Some beautiful moments — Many artists were surprised to see that the record actually came out and that I had shown back up again. I made bootleg CD versions in the market (burned with professionalism and style by my friend Gucci….more on that below) and brought copies of the music so they could actually listen to these songs after so many years. The release by George Mukabi, for example, contains music by one of the most beloved guitarists in Kenya. But these songs are almost entirely unavailable within the country, the copies destroyed or lost or existing only in multi-generation tape dubs. The tracks we used were sourced from collectors in the US and Europe. We felt it important to repatriate this music as well as release it in the west.
Omari Machio, whose song Usiende Ukalale became the title for the record, had recently suffered a stroke and was struggling to pay his medical bills. The royalties showed up at the right moment. He read a Muslim prayer and gave us copies of his entire CD discography in return.
I had met and recorded with Jimmy Bongo in a rush on the last day of the trip in 2016 — just two songs, one take of each, and then a mad dash to the Eldoret airport where I somehow ran onto the plane without going through security. This time we had a bit of time to talk. He was surprised to hear that both of his songs made the compilation. He’d been getting restless at home, his eyesight deteriorating along with his savings, and he was glad that people were listening to his music. They’re my favorite recordings from the trip:
We drove three hours to meet Johnstone Mukabi again. The music of his father, George Mukabi, inspired this whole project in the first place. Johnstone’s grandson Ronny was graduating from kindergarten and there was a festive spirit in the air and two tiny kittens playing on the couch when the whole family returned to the familiar bright silver shack (I edited a whole film of footage from the trip in 2016, staring at these homes and people for hours and hours while piecing it together, and so I remember backgrounds and children and non-starring characters with far more clarity than I would have if I was just returning cold…it was a joy to see how some of the kids had grown). Johnstone had added a TV and antennae since we were last there, and was excited to finally have some CDs to sell when he performed (the CDs overall were more popular than the records).

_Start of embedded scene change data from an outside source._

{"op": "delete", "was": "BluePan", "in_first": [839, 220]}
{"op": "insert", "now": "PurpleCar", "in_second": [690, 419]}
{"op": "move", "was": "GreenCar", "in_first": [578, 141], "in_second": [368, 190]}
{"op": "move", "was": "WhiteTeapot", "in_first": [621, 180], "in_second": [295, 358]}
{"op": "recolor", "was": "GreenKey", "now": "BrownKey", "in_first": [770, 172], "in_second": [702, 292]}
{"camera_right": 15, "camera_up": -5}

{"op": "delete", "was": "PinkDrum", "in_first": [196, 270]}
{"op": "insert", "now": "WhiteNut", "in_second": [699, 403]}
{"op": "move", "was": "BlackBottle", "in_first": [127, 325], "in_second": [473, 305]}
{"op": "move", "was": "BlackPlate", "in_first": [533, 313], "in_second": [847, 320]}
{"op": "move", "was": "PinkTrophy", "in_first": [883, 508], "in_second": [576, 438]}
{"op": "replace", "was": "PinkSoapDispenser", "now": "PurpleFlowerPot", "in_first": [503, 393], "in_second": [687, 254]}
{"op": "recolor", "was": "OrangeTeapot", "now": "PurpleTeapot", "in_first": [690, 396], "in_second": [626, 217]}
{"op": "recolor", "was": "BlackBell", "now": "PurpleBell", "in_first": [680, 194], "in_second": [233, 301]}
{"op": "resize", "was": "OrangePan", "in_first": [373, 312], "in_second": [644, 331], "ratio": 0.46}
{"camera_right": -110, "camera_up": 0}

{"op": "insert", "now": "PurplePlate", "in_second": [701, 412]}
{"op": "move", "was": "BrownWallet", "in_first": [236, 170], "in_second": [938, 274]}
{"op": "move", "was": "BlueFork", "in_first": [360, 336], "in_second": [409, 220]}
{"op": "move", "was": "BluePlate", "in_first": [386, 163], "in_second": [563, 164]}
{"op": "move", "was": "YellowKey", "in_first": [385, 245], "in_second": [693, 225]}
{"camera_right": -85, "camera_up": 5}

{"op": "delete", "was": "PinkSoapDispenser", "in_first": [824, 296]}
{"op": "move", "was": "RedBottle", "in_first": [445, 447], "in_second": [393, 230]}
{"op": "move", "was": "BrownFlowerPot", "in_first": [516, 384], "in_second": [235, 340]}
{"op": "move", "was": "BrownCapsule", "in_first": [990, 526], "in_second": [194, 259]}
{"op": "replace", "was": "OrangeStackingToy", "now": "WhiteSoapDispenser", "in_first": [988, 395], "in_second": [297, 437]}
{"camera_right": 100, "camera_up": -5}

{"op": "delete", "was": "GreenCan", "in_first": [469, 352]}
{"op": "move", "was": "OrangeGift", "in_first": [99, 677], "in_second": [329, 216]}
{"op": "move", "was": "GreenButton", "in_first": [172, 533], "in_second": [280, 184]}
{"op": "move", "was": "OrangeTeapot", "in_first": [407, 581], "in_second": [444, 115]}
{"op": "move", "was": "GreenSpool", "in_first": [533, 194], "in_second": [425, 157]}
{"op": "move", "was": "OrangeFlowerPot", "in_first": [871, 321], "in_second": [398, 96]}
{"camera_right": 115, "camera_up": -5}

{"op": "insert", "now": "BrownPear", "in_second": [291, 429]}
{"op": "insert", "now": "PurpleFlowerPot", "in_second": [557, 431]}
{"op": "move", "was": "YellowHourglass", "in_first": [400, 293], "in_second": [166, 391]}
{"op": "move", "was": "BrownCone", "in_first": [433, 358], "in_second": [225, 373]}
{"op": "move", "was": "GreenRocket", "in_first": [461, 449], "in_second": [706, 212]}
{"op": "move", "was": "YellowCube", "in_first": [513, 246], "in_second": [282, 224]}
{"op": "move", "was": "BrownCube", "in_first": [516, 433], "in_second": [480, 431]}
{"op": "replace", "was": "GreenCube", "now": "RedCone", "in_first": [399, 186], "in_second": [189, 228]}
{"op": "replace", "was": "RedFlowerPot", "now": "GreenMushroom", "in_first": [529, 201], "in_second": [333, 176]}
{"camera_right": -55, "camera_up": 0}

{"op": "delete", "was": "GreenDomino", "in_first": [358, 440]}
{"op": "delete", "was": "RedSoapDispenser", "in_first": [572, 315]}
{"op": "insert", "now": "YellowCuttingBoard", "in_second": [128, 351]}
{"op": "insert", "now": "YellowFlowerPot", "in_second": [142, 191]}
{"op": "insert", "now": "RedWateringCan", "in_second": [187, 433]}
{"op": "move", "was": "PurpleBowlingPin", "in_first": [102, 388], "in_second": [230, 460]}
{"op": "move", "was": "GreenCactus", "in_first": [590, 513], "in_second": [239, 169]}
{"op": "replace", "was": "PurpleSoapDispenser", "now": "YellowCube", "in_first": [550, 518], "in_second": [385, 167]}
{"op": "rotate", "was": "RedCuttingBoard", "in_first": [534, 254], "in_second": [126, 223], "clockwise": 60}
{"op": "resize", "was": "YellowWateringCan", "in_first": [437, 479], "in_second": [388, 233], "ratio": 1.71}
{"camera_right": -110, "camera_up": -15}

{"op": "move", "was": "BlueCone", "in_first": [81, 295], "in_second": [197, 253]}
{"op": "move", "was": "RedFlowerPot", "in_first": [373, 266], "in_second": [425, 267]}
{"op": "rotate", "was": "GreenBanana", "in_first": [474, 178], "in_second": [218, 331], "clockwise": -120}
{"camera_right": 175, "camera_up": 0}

We were in a massive rush, but Sukuma Bin Ongaro wouldn’t let us leave til we’d had dinner with both of his wives. The red suit was new, and he said his career had been revived now that he was singing gospel (pics at top of post).
Fanuel Amimo was recovering from a long illness. His home region of Butere, known even in the old songs for hooliganism and thievery, had been beset by a murderous gang called the 42 Brothers. We stayed past dark visiting him, and had to book it at top speed down dark roads through a place called Mayhem Junction to reach a safe place to rest.
Shem Tube and his wife Mama Jessica had shrunk and the kids had grown. As Shem pointed out, the black cow that sat in the rain the last time we filmed was looking fine and healthy.
This trip was hard— no time, no sleep, age and bad living wearing down these old musicians (and myself). From freezing Chicago, it feels like worlds away. I need to spend more time thinking on it. The pictures help. I hope someone in Kenya is listening to this music.